Bee had been delighted to find that Brat had what Simon so conspicuously lacked: an interest in the genus horse in the abstract. Simon was knowledgeable about breeding in so far as it concerned his own particular interests, but his theoretical study of the matter was confined to Racing Up to Date. Brat, on the other hand, took to stud books as some people take to detection. She had gone in one evening to turn off a light that someone had evidently left on in the library, and found Brat poring over a stud book. He was trying to work back on Honey's pedigree, he said.

"You've got the wrong book," she said, and provided him with the right one. She was busy with some W.R.I. matter and so she left him to it and forgot him. But nearly two hours later she noticed the light still there and went in to find Brat surrounded by tomes of all kinds and so dead to the world that he did not hear her come in.

"It's fascinating, Bee," he said. He was mooning over a photograph of Bend Or, and had propped various other volumes open at photographs that gave him particular pleasure, so that the big table looked like some second-hand bookstall with the plates exhibited to entice the purchaser.

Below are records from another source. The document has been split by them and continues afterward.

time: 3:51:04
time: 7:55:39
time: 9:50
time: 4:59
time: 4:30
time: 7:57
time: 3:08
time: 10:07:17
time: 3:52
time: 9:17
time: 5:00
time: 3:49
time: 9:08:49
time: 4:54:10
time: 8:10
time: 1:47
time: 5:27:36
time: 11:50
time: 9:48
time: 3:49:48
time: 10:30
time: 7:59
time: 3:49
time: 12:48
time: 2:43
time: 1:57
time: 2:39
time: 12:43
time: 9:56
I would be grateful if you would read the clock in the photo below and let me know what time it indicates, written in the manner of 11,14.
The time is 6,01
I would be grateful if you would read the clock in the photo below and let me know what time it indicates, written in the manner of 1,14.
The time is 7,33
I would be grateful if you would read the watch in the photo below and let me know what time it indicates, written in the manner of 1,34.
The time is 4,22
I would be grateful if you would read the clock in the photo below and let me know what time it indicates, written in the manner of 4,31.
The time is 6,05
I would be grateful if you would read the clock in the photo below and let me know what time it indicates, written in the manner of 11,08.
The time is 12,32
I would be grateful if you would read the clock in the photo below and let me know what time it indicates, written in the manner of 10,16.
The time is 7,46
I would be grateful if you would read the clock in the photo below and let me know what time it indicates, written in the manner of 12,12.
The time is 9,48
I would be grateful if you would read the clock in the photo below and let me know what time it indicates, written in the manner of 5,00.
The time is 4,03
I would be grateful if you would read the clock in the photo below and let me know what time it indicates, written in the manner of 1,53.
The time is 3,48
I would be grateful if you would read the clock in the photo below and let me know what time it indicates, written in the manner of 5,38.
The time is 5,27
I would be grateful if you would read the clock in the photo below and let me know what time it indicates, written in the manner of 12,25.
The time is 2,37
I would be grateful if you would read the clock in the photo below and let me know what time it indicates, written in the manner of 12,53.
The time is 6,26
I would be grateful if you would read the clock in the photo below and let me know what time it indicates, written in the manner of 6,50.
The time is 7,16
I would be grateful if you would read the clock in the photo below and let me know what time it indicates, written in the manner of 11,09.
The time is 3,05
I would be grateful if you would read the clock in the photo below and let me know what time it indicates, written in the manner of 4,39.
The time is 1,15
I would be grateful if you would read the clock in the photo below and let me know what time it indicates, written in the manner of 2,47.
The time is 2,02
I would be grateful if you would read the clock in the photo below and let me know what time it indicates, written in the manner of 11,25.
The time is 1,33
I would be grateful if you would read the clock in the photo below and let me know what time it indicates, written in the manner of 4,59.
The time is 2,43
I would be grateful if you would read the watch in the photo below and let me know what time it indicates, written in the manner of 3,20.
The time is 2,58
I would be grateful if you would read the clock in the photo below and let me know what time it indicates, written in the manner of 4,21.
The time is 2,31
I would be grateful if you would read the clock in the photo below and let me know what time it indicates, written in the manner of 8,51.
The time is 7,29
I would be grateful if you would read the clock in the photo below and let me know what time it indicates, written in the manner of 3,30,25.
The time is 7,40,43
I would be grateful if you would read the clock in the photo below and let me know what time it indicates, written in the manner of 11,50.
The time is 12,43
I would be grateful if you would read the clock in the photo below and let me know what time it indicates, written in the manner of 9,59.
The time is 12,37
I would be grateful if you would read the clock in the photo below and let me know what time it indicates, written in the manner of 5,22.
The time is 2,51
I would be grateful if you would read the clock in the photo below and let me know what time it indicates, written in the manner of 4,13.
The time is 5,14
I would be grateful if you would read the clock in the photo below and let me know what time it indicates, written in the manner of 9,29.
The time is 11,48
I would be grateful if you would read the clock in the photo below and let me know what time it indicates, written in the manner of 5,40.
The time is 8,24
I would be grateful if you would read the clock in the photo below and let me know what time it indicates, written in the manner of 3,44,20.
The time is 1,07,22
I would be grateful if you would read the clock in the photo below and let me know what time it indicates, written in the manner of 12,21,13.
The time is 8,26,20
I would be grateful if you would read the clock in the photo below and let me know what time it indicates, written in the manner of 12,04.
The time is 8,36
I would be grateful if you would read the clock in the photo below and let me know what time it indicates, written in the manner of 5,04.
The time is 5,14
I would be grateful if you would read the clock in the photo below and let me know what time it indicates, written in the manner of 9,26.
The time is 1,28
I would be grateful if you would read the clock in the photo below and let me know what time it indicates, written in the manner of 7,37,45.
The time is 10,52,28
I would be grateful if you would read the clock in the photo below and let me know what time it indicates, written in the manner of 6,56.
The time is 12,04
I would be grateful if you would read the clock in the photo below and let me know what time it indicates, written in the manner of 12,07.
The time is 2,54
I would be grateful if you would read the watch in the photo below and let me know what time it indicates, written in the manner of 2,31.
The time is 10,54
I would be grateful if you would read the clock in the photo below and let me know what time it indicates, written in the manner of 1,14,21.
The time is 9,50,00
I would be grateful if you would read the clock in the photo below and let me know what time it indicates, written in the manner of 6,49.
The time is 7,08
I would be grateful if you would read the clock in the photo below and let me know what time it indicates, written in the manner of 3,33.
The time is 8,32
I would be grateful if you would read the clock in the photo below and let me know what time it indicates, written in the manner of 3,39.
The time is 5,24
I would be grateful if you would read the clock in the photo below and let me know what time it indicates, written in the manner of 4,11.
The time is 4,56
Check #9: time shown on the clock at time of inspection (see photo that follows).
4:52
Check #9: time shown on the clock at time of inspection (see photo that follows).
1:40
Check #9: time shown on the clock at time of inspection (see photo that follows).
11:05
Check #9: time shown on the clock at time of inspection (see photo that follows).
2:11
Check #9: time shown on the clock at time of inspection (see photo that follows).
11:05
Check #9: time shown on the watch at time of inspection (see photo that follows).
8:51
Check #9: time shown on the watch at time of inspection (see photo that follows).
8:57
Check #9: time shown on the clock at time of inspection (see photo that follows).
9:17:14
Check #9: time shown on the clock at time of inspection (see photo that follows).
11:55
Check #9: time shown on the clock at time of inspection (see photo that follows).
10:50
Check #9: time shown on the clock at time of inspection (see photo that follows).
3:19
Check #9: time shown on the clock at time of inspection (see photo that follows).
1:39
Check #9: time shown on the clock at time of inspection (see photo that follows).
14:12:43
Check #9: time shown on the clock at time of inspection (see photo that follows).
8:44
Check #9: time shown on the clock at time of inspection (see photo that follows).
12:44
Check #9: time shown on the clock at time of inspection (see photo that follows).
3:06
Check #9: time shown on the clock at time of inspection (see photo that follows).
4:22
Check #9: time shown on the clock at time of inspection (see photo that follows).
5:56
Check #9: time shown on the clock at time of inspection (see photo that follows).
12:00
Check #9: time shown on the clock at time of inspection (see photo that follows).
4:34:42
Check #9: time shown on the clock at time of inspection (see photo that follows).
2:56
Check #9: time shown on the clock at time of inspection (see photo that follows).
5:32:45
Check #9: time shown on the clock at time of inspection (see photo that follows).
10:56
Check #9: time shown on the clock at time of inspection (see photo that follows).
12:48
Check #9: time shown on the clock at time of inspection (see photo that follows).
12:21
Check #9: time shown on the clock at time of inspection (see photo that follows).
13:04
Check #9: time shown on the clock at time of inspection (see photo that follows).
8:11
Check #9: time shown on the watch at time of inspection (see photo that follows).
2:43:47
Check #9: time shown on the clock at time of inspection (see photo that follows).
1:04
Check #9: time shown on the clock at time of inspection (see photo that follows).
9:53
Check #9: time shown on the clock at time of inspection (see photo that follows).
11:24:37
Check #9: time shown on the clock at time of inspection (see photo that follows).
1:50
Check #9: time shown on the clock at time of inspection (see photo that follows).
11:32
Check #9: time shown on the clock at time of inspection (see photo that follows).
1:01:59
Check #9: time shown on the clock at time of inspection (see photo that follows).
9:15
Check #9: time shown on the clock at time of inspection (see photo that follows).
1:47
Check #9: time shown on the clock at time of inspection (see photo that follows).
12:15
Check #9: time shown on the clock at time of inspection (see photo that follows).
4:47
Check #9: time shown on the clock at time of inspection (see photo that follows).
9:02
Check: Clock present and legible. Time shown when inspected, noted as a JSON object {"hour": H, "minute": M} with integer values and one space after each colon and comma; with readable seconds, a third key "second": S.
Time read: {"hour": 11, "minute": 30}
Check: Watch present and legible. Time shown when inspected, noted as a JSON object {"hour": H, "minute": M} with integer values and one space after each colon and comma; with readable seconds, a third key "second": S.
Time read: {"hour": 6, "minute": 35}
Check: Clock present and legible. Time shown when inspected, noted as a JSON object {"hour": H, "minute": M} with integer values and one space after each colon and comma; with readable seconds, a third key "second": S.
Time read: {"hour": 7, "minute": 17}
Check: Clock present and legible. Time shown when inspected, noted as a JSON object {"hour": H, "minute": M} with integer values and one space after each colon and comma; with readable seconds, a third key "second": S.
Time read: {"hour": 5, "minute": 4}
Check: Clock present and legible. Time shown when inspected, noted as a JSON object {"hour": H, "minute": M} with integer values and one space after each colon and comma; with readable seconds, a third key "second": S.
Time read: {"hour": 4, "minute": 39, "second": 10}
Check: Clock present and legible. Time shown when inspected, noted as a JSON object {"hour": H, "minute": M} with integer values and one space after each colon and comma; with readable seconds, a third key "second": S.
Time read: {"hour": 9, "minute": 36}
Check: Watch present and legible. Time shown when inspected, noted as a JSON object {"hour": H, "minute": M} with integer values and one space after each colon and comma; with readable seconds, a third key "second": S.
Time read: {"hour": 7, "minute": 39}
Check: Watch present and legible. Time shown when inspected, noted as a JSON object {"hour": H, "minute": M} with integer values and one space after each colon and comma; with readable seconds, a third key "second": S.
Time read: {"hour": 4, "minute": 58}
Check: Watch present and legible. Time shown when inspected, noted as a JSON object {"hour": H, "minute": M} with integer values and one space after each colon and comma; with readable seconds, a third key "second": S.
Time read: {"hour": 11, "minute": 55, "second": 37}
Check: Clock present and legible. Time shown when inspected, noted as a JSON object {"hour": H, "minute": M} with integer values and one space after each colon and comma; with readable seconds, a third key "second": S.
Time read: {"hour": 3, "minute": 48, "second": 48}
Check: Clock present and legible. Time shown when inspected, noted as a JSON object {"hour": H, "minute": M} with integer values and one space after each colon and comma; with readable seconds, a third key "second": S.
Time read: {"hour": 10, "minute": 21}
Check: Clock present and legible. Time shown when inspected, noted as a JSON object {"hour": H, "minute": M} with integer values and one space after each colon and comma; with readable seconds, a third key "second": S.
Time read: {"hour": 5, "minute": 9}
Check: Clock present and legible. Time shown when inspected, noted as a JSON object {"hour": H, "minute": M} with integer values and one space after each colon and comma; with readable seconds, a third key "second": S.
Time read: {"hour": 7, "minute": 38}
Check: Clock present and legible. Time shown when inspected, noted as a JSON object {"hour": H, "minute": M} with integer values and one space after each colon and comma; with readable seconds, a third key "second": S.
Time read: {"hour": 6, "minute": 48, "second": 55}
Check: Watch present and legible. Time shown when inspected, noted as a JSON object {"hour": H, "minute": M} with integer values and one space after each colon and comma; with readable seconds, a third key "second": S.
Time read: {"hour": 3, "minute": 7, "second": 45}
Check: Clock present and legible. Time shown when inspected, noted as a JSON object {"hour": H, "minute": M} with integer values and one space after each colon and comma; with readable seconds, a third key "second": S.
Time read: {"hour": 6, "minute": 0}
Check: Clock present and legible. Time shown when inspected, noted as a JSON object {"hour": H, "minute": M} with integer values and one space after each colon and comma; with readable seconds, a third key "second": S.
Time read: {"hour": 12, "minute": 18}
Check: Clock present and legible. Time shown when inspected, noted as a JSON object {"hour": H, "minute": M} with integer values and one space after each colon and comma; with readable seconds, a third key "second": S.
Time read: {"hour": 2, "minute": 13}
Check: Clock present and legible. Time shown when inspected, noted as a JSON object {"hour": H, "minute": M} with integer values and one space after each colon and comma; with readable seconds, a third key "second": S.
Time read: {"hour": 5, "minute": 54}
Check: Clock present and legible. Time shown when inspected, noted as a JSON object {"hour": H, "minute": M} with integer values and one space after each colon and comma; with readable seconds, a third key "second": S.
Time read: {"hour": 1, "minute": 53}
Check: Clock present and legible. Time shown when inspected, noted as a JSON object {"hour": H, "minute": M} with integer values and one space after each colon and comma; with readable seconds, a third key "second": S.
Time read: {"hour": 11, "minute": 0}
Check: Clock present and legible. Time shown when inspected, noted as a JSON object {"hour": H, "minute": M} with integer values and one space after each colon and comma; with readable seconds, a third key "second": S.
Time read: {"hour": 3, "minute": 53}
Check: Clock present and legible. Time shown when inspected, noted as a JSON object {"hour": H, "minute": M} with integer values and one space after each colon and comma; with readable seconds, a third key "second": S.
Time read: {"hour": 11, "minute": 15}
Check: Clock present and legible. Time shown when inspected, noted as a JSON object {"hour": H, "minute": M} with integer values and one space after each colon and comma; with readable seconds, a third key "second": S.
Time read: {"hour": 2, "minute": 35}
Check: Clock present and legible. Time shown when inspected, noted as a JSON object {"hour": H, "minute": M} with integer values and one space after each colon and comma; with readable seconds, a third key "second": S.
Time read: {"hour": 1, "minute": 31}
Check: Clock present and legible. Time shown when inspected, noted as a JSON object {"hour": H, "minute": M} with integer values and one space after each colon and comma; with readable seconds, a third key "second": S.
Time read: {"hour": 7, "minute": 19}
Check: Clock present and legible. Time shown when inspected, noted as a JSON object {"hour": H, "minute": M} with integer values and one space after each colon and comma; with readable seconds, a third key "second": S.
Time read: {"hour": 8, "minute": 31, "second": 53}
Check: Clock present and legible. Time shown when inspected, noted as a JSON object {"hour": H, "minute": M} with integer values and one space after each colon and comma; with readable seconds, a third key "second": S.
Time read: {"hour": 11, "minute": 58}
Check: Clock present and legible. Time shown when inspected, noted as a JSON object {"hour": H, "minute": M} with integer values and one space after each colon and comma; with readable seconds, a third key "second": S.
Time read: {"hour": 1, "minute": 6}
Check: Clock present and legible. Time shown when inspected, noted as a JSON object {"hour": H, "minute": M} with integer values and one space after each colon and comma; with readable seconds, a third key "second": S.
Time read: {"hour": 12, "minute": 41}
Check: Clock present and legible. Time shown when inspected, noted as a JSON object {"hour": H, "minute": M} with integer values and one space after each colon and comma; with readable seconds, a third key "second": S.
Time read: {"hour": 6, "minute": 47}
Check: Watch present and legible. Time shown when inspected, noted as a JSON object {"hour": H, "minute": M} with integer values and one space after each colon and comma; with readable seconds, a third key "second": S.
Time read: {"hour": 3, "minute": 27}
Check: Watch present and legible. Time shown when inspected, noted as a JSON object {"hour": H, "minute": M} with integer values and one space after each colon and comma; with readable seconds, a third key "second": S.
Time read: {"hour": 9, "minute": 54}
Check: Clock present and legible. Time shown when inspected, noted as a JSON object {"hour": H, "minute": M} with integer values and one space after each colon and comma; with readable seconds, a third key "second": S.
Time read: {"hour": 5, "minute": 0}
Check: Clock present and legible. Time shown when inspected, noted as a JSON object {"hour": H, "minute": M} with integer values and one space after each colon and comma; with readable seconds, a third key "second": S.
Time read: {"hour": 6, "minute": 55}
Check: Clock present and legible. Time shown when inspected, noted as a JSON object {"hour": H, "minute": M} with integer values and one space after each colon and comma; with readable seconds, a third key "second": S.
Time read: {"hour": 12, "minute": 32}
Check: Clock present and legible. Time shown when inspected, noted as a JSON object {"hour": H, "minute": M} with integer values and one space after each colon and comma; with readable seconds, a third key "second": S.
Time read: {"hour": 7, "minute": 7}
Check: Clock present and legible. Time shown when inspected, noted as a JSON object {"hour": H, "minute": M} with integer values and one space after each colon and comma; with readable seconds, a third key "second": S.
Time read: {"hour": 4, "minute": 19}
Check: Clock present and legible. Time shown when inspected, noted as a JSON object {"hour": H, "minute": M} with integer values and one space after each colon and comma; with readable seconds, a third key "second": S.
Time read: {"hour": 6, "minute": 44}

"You haven't got my favourite in your collection," she said, having examined his choice, and brought another tome from the shelves. And then, finding that he was totally ignorant, she took him back to the beginning and showed him the foundations-Arab, Barb, and Turk-of the finished product. By midnight there were more books on the floor than there were on the shelves but they had both had a marvellous time.